Mecburi Hizmet ile İlgili Sorular ve Yanıtları

ttbTürk Tabipleri Birliği, mecburi hizmet yükümlülüğü ile ilgili olarak sık sorulan soruları yanıtladı.

MECBURİ HİZMET İLE İLGİLİ SORULAR VE YANITLARI

Mecburi hizmet yükümlülüğü nedir?

Mecburi hizmet (yasal ifadesiyle Devlet Hizmeti Yükümlülüğü), 5371 sayılı Kanun ile Sağlık Hizmetleri Temel Kanununa eklenen hükümler uyarınca, 05.07.2005 tarihinden sonra mezun olan, uzmanlığını ya da yan dal uzmanlığını tamamlayan tabiplerin, Sağlık Bakanlığı tarafından atandıkları yere göre değişen 300 ila 600 gün süreyle görev yapması zorunluluğudur.

Tıp fakültesini yeni bitirenler için süreç nasıl işlemektedir?

Tıp fakültesini bitiren tabiplerin diplomaları ilgili fakülte dekanlıkları tarafından 15 gün içinde Sağlık Bakanlığı’na gönderilir. Sağlık Bakanlığı diplomaların kendisine gelmesinden sonra diploma tescilini yapar ve bu tarihten itibaren iki ay içinde tabibin atamasını yapmak zorundadır.

Mecburi hizmet tercihleri nasıl yapılmaktadır? Tercih yapılmazsa ne olur?

Mecburi hizmete tâbi olanların atamaları mevcut kadrolar arasında kendilerine tercih yapma hakkı tanınarak uygulanmaktadır. Ancak kişilerin tercih yapmış olmaları bu tercihlerine mutlak surette uyulacağı garantisini vermemektedir. Tabip tarafından tercih ve atama yapılabilmesi için öncelikle Sağlık Bakanlığı internet sayfasında yayımlanan kuraya dâhil edilecek kişiler arasında isminin yayımlanmış olması gereklidir. Listede ismi olan tabip yine internet üzerindeki programı kullanarak tercihlerini belirtecek ve alacağı çıktıyı posta ya da kargo yoluyla Sağlık Bakanlığına ulaştıracaktır.

Yerleştirme noter huzurunda kur’a çekimi suretiyle yapılmaktadır. Öncelikle tercih belirtenler için kur’a çekimi yapılmakta, ardından tercihlerine yerleştirilmeyenler ile hiç tercih yapmamış olanlar için genel bir kura çekimi yapılmaktadır.

Gıyaben kura çekilmesi ne demek?

Mecburi hizmet, yerine getirilmesi gereken bir zorunluluk olarak ortaya konulmuş olmakla kişinin görev için müracaatı olmasa dahi atamasının yapılması öngörülmüştür. Gıyapta (yokluğunda) kur’a çekilmesi de kişinin herhangi bir başvurusu olmamasına karşın mecburi hizmet yapacağı yerin belirlenmesi için kur’a çekiminin yokluğunda yapılmasını ifade etmektedir.

________________________________________

** Yapılacaklar **
#1 Mecburi hizmet metnindeki "Yerleştirme noter huzurunda kur’a çekimi suretiyle yapılmaktadır." cümlesini İngilizceye çevirin.
#2 Mecburi hizmet metnine göre Sağlık Bakanlığı, diploma tescilinden itibaren tabibin atamasını kaç ay içinde yapmak zorundadır?
#3 Mecburi hizmet metnini son cümlesinden sonrasını yazarak sürdürün.
Bundan sonra gelen malzeme, mecburi hizmet metninden ayrı bir malzemedir.

________________________________________

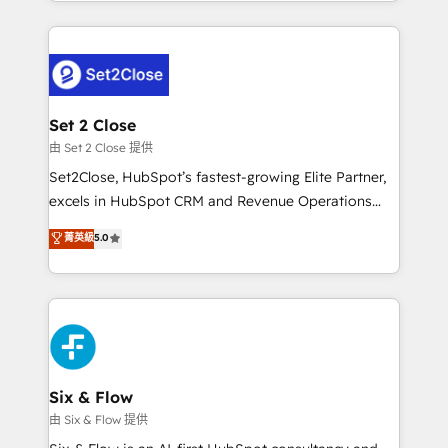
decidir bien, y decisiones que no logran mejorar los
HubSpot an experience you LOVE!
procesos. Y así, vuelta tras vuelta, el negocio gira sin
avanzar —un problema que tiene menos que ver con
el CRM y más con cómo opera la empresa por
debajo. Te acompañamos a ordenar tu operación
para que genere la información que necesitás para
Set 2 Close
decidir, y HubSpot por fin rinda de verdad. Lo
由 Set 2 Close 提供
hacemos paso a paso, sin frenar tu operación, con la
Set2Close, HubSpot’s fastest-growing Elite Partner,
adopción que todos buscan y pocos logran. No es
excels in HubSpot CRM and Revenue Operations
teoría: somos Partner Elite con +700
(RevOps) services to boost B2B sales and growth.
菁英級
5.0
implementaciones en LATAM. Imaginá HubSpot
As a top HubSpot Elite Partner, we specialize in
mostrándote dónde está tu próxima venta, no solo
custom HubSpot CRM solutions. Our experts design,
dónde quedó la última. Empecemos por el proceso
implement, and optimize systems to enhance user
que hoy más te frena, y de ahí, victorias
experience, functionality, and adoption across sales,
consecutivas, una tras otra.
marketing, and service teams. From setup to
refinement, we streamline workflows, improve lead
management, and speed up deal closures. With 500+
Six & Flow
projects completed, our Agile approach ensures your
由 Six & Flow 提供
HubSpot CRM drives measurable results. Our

________________________________________

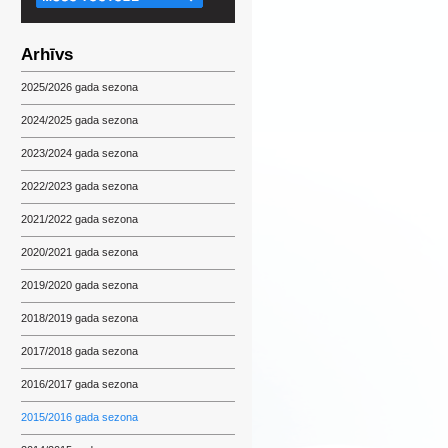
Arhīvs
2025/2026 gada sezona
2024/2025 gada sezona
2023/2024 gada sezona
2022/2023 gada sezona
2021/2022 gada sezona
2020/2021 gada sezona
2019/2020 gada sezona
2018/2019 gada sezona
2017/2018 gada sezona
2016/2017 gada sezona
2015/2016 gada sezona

________________________________________

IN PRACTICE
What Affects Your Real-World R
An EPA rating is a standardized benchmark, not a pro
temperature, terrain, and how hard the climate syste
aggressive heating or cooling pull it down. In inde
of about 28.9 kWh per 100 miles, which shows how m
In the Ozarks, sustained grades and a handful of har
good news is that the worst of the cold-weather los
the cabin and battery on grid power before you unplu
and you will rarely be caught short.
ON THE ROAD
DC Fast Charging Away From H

________________________________________

** Görevlerin Yanıtları **
#1 Placement is carried out by drawing lots in the presence of a notary.

#2 İki ay içinde.

#3
Kurada belirlenen yere ne kadar sürede gitmek gerekir? Gidilmezse ne olur?

Mecburi hizmet yapılması gereken yerin belirlenmesinden sonra, bu listeler Sağlık Bakanlığı internet sayfasında ilan edilmektedir. Anılan ilan tebligat yerine geçmektedir. Ayrıca tabibin ikametgâhının bulunduğu yer il sağlık müdürlüğüne de ilgilisine tebliğ edilmek üzere atama evrakı gönderilmektedir. Mecburi hizmet yükümlüsü tabibin atama emrinin tebliğinden itibaren en geç yirmi gün içinde atandığı yerde göreve başlaması gereklidir.

Atandığı yerde kesintisiz olarak 10 gün süreyle görevi terk eden ya da bu süre boyunca hiç göreve başlamayan tabip istifa etmiş (müstafi) sayılır ve buna bağlanan yaptırımların yanı sıra mecburi hizmete başlayana kadar geçen süre –en çok yükümlülük süresi kadar- yükümlülük süresine eklenir.

Mecburi hizmet süresi dolmadan istifa edilirse ya da görev terk edilirse ne olur?

Mecburi hizmet süresini tamamlamadan istifa edenler ya da istifa etmiş (müstafi) sayılanlar için tanımlanmış genel yaptırım belirli süreyle yeniden memuriyete alınmamaktır. Bu süre istifa edenler için 6 ay, müstafi sayılanlar için ise 1 yıldır.

Mecburi hizmette ise, bu sürelerin uygulanmasına olanak bulunmadığını düşünüyorum.Çünkü, mecburi hizmet yerine getirilmediğinde sadece resmi kurumda çalışamamak değil mesleğin herhangi bir yerde uygulanması yasaklanmaktadır. Mecburi hizmetin getirildiği düzenleme içinde bu yönde özel bir hüküm de olmadığına göre altı ay ya da bir yıl gibi sürelerin mecburi hizmetin yaptırılmasında uygulanmaması gerekir. Bir başka anlatımla müstafi sayılan bir tabibin yeniden mecburi hizmet kurasına dahil edilmesi için bir yıl beklenmesi zorunluluğunun söz konusu olmadığını düşünüyorum. Ancak, önemle vurgulayalım ki, bu sürelerde TUS’ta Sağlık Bakanlığı kadrolarına atanamamak söz konusu olabilecektir.

Müstafi sayılmak ne demek?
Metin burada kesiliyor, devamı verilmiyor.